In his review, Houwink ten Cate describes the book as "seminal" and "extremely well-researched and documented" but makes a "minor criticism": he is not convinced by Schwanitz and Rubin's argument that the mufti convinced the Nazis to commit the Holocaust, which he considers to be refuted by research by Christopher R. Browning that the authors ignored. David Mikics concurs, arguing that "the notion that al-Husaini played a key role in Hitler’s settling on the Final Solution is based on one piece of thin hearsay evidence." He calls this claim "implausible, even silly." Nils Riecken makes a similar criticism, that "temporal proximity remains their only argument." He also criticizes the book for ignoring other research on the Holocaust, and sees the authors' methodology as "deeply problematic." However, as one of the authors Schwanitz responded to Mikics, that he misrepresents the book and argues it "is not a biography of the grand mufti of Jerusalem Amin al-Husaini [...] and Mikics fails to show how it compares to related works."

David Rodman described the book as a "fascinating and insightful volume". Rodman opined that Nazism is no longer prominent in the West, but radical Arab nationalism and Islamism continue to be prominent in the Middle East. He called the book an "indispensable guide to explaining why the greater Middle East has been an utter shambles for the past seven decades". On the other hand, a review in Countercurrents.org questions whether the book contributes anything of value due to its ideological biases, "highly problematic theses," and "bizarre theories." Mia Lee contends that the book's "focus on the Mufti also creates a false link between contemporary anti-Semitism in the Middle East and the Nazis’ racial programme."
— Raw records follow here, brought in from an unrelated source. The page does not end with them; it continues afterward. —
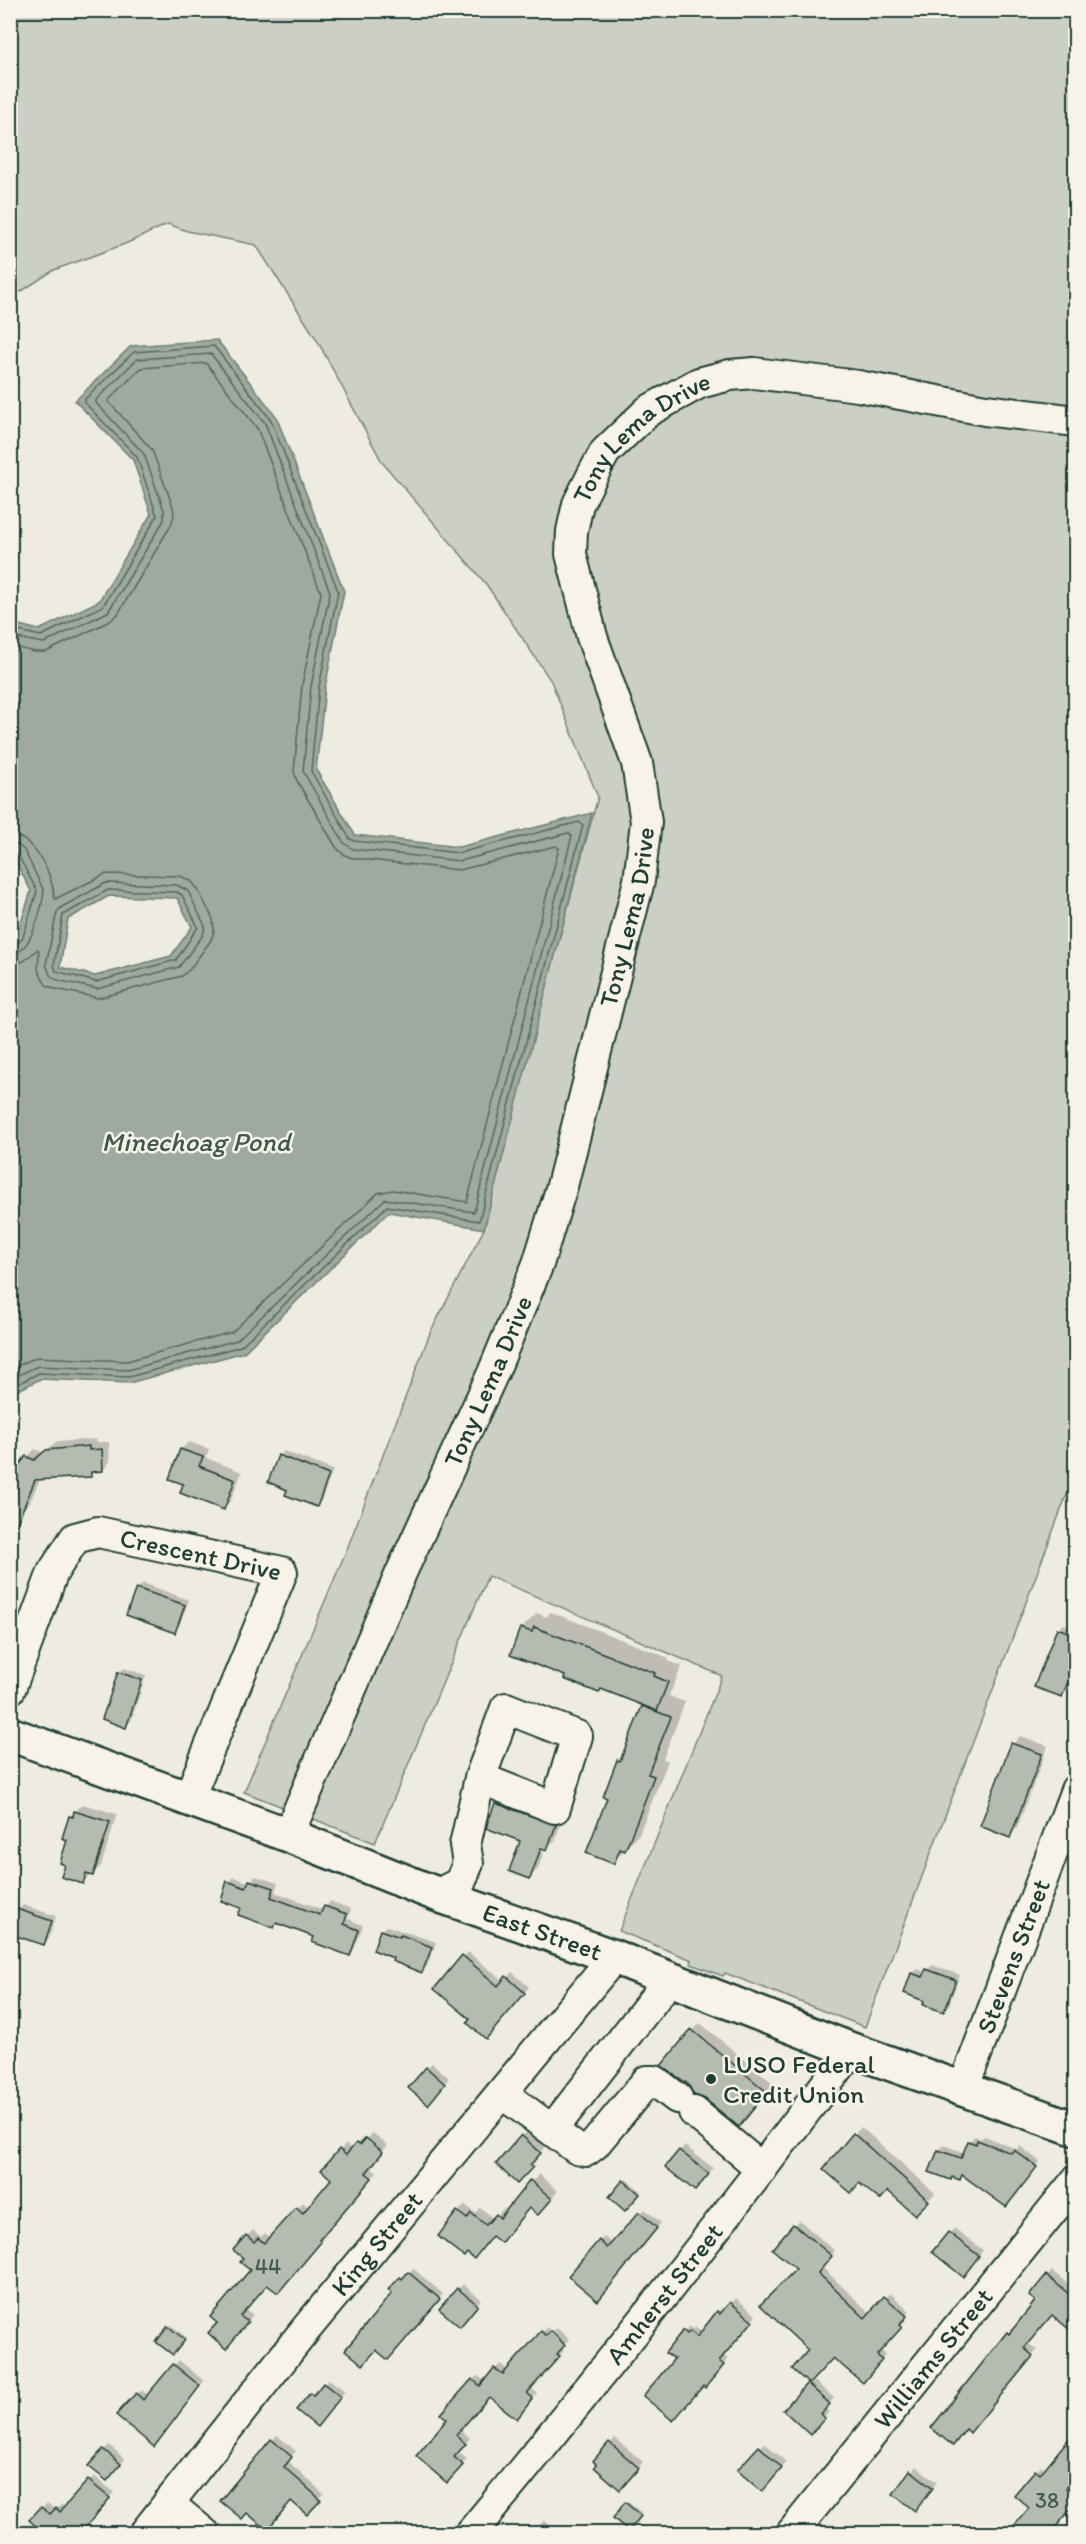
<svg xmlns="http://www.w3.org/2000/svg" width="1086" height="2544" viewBox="0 0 1086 2544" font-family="Itim,sans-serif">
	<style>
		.green { fill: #cccfc4; stroke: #76867c; stroke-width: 1.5 }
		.water { fill: #9fa99f; stroke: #6c7e74; stroke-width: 1.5; fill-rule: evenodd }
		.shadow { fill: #0003 }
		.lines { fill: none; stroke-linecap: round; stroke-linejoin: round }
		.shore { stroke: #52685f; stroke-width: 1.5 }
		.building { fill: #b5bbb0; stroke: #1f3d34; stroke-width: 1.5 }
		.minor-casing { stroke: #1f3d34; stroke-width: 34 }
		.major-casing { stroke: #1f3d34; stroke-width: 38 }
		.minor { stroke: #f7f3e8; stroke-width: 30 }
		.major { stroke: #f7f3e8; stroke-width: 33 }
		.poi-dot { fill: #1f3d34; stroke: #f7f3e8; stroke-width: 2 }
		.labels { text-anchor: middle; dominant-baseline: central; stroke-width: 5; stroke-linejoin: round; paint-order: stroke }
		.number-label { font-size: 22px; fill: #445c53 }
		.street-label { font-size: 26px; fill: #1f3d34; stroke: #f7f3e8 }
		.poi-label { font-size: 26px; fill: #1f3d34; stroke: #f7f3e8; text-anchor: start }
		.water-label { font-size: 27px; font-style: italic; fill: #3f584f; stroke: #f7f3e8 }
	</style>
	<rect width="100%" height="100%" fill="#eeece1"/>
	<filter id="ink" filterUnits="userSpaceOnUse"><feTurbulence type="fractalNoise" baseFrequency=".0167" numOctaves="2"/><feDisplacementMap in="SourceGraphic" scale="12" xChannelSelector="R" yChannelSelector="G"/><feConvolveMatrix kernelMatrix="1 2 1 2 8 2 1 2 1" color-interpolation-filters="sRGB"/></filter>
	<g filter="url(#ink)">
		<polygon class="green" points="11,11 1075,11 1075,1473 865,2027 725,1973 723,1976 691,1964 692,1960 619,1931 722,1676 488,1576 375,1843 244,1792 347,1549 430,1333 484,1229 542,1001 598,797 551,681 486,584 382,462 317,340 256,245 187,231 168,224 125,244 54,270 11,298"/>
		<path class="water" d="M217 340 276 416 344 591 325 688 316 770 355 835 459 847 592 813 484 1229 389 1212 244 1352 129 1383 40 1379 11 1394 10 945 17 935 31 891 11 853V623L39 630 99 601 151 514 133 460 75 401 131 346ZM109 896 177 898 192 927 171 956 95 976 60 967 68 919Z"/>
		<g class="shadow">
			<polygon points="96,1439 97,1442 109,1442 110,1462 103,1470 96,1470 90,1475 40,1479 30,1502 23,1510 10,1505 27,1457 35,1449 43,1453 56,1442"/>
			<polygon points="189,1442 209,1449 206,1458 242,1472 231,1500 224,1508 185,1483 171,1478 181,1449"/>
			<polygon points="284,1451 333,1470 321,1501 316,1506 279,1456"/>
			<polygon points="143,1583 189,1600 179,1626 174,1631 128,1615 138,1588"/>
			<polygon points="551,1612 669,1658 668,1661 682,1666 669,1696 685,1702 663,1759 668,1761 639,1834 613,1862 609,1797 618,1761 624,1755 645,1705 602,1688 599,1692 567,1675 512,1654 522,1628 537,1613 546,1617"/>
			<polygon points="1063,1624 1076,1628 1076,1641 1071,1653 1076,1655 1076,1667 1067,1691 1062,1695 1058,1629"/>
			<polygon points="124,1668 146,1675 131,1721 126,1726 119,1673"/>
			<polygon points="1020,1736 1048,1746 1017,1828 1010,1836 1013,1744"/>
			<polygon points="504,1796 563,1817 555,1841 545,1848 538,1869 530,1877 522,1840 496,1804"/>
			<polygon points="83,1804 117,1814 101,1866 83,1882 67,1864 70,1816"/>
			<polygon points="255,1876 278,1883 275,1892 324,1910 330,1901 351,1909 348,1919 363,1925 354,1949 349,1954 316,1936 278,1922 274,1926 242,1907 229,1882 234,1877 250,1883"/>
			<polygon points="23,1905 56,1916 49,1939 44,1944 18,1910"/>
			<polygon points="387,1926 436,1942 427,1966 422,1971 375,1949 382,1930"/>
			<polygon points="468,1952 504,1981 512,1972 529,1987 491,2032 472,2019 464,1957"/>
			<polygon points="932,1965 960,1975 949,2005 944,2010 926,2000 912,1974 917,1969 926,1972"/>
			<polygon points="700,2023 774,2084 746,2117 663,2065"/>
			<polygon points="432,2063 449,2078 433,2098 427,2068"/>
			<polygon points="861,2127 935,2193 923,2206 889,2189 825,2169"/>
			<polygon points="527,2131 545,2147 534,2159 536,2161 517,2181 522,2136"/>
			<polygon points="373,2133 388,2145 371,2166 377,2172 324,2233 326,2235 283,2286 268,2283 245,2309 253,2315 231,2341 219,2323 252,2270 245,2258 247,2236 253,2230 261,2237 265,2233 270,2238 303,2202 309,2208 334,2179 340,2150 346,2144 352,2150 363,2138 366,2140"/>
			<polygon points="975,2136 981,2139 984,2136 1017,2149 1020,2146 1040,2162 1011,2200 964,2174 959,2178 931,2171 939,2150 944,2145 965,2153 970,2141"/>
			<polygon points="685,2146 713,2168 700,2184 667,2167"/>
			<polygon points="539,2174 558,2191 545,2206 530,2207 501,2241 493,2235 481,2250 458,2212 465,2205 475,2213 480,2207 494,2219 504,2208 507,2211"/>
			<polygon points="626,2179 641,2191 625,2209 611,2197"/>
			<polygon points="645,2209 661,2223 622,2269 600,2241 604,2237 613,2244"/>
			<polygon points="799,2220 835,2251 822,2267 871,2314 890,2293 910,2311 903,2319 905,2321 880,2350 886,2354 868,2376 833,2356 812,2379 834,2398 825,2409 829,2412 810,2432 785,2410 810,2382 811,2350 798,2269 774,2249"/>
			<polygon points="954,2228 983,2250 967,2270 934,2252"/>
			<polygon points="414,2269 443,2294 393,2353 394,2293 401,2278"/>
			<polygon points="1052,2271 1076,2291 1076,2313 1052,2314 1028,2343 1037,2350 974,2426 1008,2333 1014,2329 1037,2301 1031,2296"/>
			<polygon points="463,2284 481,2299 465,2320 441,2309"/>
			<polygon points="736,2298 756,2315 723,2355 728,2359 710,2381 667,2352 689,2326 693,2330 696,2327 702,2332 718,2312 723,2307 726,2310"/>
			<polygon points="171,2325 186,2337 173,2353 169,2327"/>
			<polygon points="547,2327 552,2332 557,2328 569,2339 561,2348 564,2350 531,2388 537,2393 522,2412 490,2395 460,2429 470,2438 458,2452 467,2459 452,2476 450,2419 473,2380 478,2376 485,2381 500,2364 508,2370"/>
			<polygon points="179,2360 204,2381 158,2440 137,2394 142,2390 149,2396"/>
			<polygon points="329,2379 345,2391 322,2420 311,2394 316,2389 318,2391"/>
			<polygon points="277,2435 296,2451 288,2461 324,2494 307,2513 292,2500 247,2511 223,2501"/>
			<polygon points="615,2438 643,2462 625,2483 595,2461"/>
			<polygon points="765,2443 786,2462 767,2485 739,2470"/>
			<polygon points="109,2445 125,2459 111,2475 90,2466"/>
			<polygon points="916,2466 937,2482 919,2504 895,2493"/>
			<polygon points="1041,2466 1076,2488 1076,2502 1031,2508 1016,2495"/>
			<polygon points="94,2476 114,2492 79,2534 41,2529 31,2520 47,2503 56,2510 62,2504 66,2508"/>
			<polygon points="628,2502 642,2513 629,2529 615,2518"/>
			<polygon points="544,2520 560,2534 532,2534"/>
		</g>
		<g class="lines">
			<g class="shore">
				<polyline points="10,629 41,636 103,606 157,516 137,457 85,403 85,399 134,352 214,346 271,420 338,591 319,687 311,771 350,839 355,841 459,853 579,822 583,825 479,1221 387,1206 241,1346 129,1377 39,1373 10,1388"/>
				<polyline points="10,637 44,643 108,612 164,520 164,510 144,454 96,403 96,400 137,359 211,354 265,423 330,592 311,686 303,771 344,843 353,849 460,861 568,833 572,836 474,1212 385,1199 237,1340 128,1370 38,1366 10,1379"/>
				<polyline points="10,646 35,652 46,652 110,621 118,614 171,525 174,516 173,507 152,450 108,401 141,368 206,363 257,428 321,593 302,685 294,772 297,781 336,847 343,854 352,858 459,870 556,846 559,848 467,1202 393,1190 378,1193 232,1332 127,1361 37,1357 10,1369"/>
				<path d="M10 835C31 836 48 867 52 885 54 890 53 895 55 899L106 874 180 876 191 881 197 888 213 919 214 931 211 940 190 969 182 976 98 998 56 989 46 985 38 970 39 952 38 949 24 961 10 964"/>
				<path d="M10 844 18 845 24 850 44 891C42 908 31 954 10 955"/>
				<polyline points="10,852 18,855 37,891 23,937 16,946 10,947"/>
				<polygon points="106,883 177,885 188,891 205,926 203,935 179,967 97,989 57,980 50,975 46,964 57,912 62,907"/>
				<polygon points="108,890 177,892 182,895 198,927 176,960 96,982 56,971 54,965 63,915"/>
			</g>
		</g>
		<g class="building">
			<polygon points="89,1446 89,1450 102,1449 103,1471 91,1472 91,1477 35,1480 10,1540 10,1477 26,1456 34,1460 46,1450"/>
			<polygon points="180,1449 203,1457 199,1466 235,1480 224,1510 180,1493 183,1484 169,1479"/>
			<polygon points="278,1455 329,1475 317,1507 285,1495 287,1490 268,1482"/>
			<polygon points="136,1588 185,1605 175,1633 126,1615"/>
			<polygon points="534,1627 655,1673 654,1676 668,1682 657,1711 601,1689 599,1693 564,1679 565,1676 510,1655 520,1628 532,1632"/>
			<polygon points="1057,1628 1076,1635 1067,1658 1076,1662 1062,1697 1034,1687"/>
			<polygon points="118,1672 142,1680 126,1728 102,1719"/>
			<polygon points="642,1706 671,1717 648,1774 654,1776 642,1808 625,1851 620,1849 614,1864 586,1853 607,1798 603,1797 617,1760 620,1761"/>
			<polygon points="1011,1743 1042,1754 1010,1838 980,1826"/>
			<polygon points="495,1803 556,1825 547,1850 541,1848 530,1879 509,1871 520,1841 486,1828"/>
			<polygon points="74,1811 110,1822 93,1876 86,1874 83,1884 61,1877 65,1865 60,1863 67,1840 62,1838 69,1816 73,1817"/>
			<polygon points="249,1880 274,1888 271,1897 320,1915 324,1906 347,1914 344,1924 359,1930 350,1956 312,1942 314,1937 276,1923 274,1928 238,1915 241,1908 221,1901 227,1881 246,1888"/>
			<polygon points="17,1909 52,1921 44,1945 10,1934"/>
			<polygon points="380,1930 400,1937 401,1935 432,1947 422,1973 392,1961 393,1958 373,1950"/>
			<polygon points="462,1955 498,1986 506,1976 525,1993 486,2039 467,2023 470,2019 434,1989"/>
			<polygon points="926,1969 956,1980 944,2012 923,2005 924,2001 904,1993 911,1973 923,1977"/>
			<polygon points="691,2029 767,2092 739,2127 705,2099 694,2095 688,2084 661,2066"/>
			<polygon points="426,2067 445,2084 428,2105 408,2088"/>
			<polygon points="853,2133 929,2201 915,2215 888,2191 880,2200 859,2183 851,2193 823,2169"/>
			<polygon points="521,2135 541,2153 530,2165 533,2167 517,2184 496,2164"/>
			<polygon points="366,2138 383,2152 366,2173 372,2178 319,2240 321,2242 278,2293 267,2285 240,2316 248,2322 226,2349 208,2333 217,2323 210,2317 250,2270 240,2262 243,2258 233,2250 246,2235 254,2242 258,2238 264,2243 296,2207 303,2213 331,2179 321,2170 339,2149 346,2155 356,2143 360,2145"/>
			<polygon points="977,2140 1011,2153 1014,2150 1037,2167 1006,2207 962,2175 960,2180 952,2177 951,2180 929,2172 938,2150 961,2158 968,2141 976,2144"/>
			<polygon points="679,2150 709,2174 695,2191 665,2167"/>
			<polygon points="530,2180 552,2199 538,2215 529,2208 501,2243 492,2236 474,2259 467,2253 464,2257 438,2236 457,2211 467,2219 471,2213 486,2225 496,2214 500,2218"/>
			<polygon points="623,2180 640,2194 625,2211 609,2197"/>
			<polygon points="639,2212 657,2228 598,2301 568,2276 599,2240 607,2248"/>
			<polygon points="793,2224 832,2256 818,2273 865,2318 884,2296 907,2316 900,2325 902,2327 877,2355 882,2360 863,2383 833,2358 809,2384 792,2369 808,2350 760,2305 796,2269 772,2249"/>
			<polygon points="948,2232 979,2256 963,2277 932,2252"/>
			<polygon points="408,2272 440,2299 388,2360 376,2350 363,2365 345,2350 392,2293 388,2290 400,2277 402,2279"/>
			<polygon points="1046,2275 1076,2300 1076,2335 1052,2315 1024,2348 1033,2356 970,2433 966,2429 953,2446 931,2428 1007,2332 1009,2334 1035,2301 1029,2296"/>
			<polygon points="457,2288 478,2305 460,2327 439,2309"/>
			<polygon points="730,2302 753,2321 719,2361 724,2365 705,2388 703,2386 673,2421 643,2396 674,2359 665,2353 683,2330 687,2334 690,2331 697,2337 717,2311 720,2314"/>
			<polygon points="168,2326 185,2340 173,2355 156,2342"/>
			<polygon points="541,2331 546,2336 551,2331 565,2345 557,2354 560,2356 527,2393 533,2398 517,2419 489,2397 456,2435 466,2444 454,2457 463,2465 447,2483 416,2456 447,2419 441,2414 472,2379 480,2386 494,2368 503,2374"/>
			<polygon points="173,2364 200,2386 154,2447 116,2415 136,2393 143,2400"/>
			<polygon points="323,2383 341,2397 317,2427 296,2410 310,2393 313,2396"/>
			<polygon points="807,2383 830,2404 821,2414 825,2418 810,2435 783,2410"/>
			<polygon points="1076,2430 1076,2476 1066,2488 1076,2496 1076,2503 1050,2534 1007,2534 1029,2508 1014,2495 1035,2470 1040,2474"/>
			<polygon points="271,2439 292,2457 284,2467 321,2500 307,2515 291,2501 267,2530 247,2513 242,2519 220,2501"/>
			<polygon points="609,2442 639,2468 620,2490 594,2467 596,2464 593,2461"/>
			<polygon points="759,2446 782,2468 762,2492 737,2470"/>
			<polygon points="103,2449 121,2464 107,2481 88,2466"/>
			<polygon points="910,2470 933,2488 915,2511 893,2494"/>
			<polygon points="88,2480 110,2498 80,2534 33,2534 38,2528 29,2520 41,2507 50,2514 56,2508 60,2512"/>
			<polygon points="625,2502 641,2516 629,2531 613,2518"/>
		</g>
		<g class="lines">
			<defs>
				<g id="minor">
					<path id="s1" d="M10 1689 53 1572 75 1538 98 1532 282 1572 188 1800"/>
					<path id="s2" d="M288 1835 401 1573 493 1373 538 1264 562 1186 639 881 646 822 637 763 592 637 571 554 572 531 578 504 592 476 605 452 648 411 699 383 730 375 754 373 858 386 985 410 1076 421"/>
					<polyline points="448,1889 460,1883 468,1863 465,1845 480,1778 506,1708 577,1736 555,1808 480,1778"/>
					<path id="s3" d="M963 2089 1076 1790"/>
					<polyline points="502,2093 577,2149 586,2151 594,2145 647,2081 655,2081 677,2098"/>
					<polyline points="694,2112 762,2169"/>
					<polyline points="552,2130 669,1980"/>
					<polyline points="168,2503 205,2534"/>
					<path id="s4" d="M144 2534 306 2329 614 1957"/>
					<path id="s5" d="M470 2534C602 2376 728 2214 852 2050"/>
					<path id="s6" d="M791 2534 1076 2181"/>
				</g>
				<g id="major">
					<path id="s7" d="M10 1734 288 1835 444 1897 614 1957 852 2050 1076 2129"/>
				</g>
			</defs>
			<use href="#minor" class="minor-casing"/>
			<use href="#major" class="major-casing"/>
			<use href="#minor" class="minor"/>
			<use href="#major" class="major"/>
		</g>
	</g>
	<circle class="poi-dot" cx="711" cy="2079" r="6"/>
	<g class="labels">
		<g class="number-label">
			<text x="268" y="2266">44</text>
			<text x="1047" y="2500">38</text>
		</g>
		<g class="street-label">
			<text stroke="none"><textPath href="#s2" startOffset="1504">Tony Lema Drive</textPath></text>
			<text stroke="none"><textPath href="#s2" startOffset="982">Tony Lema Drive</textPath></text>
			<text stroke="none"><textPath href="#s2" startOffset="496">Tony Lema Drive</textPath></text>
			<text stroke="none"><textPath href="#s1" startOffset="294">Crescent Drive</textPath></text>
			<text stroke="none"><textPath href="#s7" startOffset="568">East Street</textPath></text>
			<text stroke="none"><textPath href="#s3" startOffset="142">Stevens Street</textPath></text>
			<text stroke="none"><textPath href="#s4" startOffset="372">King Street</textPath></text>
			<text stroke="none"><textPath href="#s5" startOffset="309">Amherst Street</textPath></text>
			<text stroke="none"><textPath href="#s6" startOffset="226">Williams Street</textPath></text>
		</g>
		<g class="poi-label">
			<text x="723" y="2064">LUSO Federal<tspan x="723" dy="30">Credit Union</tspan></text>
		</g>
		<g class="water-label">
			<text x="196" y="1141">Minechoag Pond</text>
		</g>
	</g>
	<rect width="1086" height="2544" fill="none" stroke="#f7f3e8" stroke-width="36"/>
	<rect x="18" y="18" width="1050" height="2508" fill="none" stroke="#1f3d34" stroke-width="2" filter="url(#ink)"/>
</svg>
This is not a false link but an old one, responds Schwanitz. The perpetrators and their ideologies were connected before, in, and after both world wars. Born in the two decades before 1900, some experienced and later lead multiple genocides against local minorities while establishing from 1914 to 1918 a German-Ottoman axis and from 1939 to 1945 a Nazi-Islamist axis. Often the same persons connected both regions also by their genocidal cooperation based on nationalism, racism, and anti-Semitism. These efforts were led on the German side by about 100 key officials, politicians and Middle Eastern experts, and on the other side Islamists and nationalists that drove ahead their joint jihadization of Islamism.

Schwanitz shows this with the example of Jerusalem's Kedem auction house that posted three of six previously unknown photos on the Internet. On one photo taken in 1942, the grand mufti al-Husaini, Iraq’s former prime minister Rashid Ali al-Kailani, and the Indian nationalist Subhas Chandra Bose inspect Trebbin’s satellite camp of the concentration camp Sachsenhausen near Berlin along with two Nazi officials who were involved in the Holocaust. The photos of the visit to a Nazi camp associated with an SS artillery training school, both Arab leaders’ written genocidal pact with the Nazis, and their subsequent close involvement with the Final Solution demonstrate that they wanted the Jews of the Mideast to share the same fate as the Jews of Europe.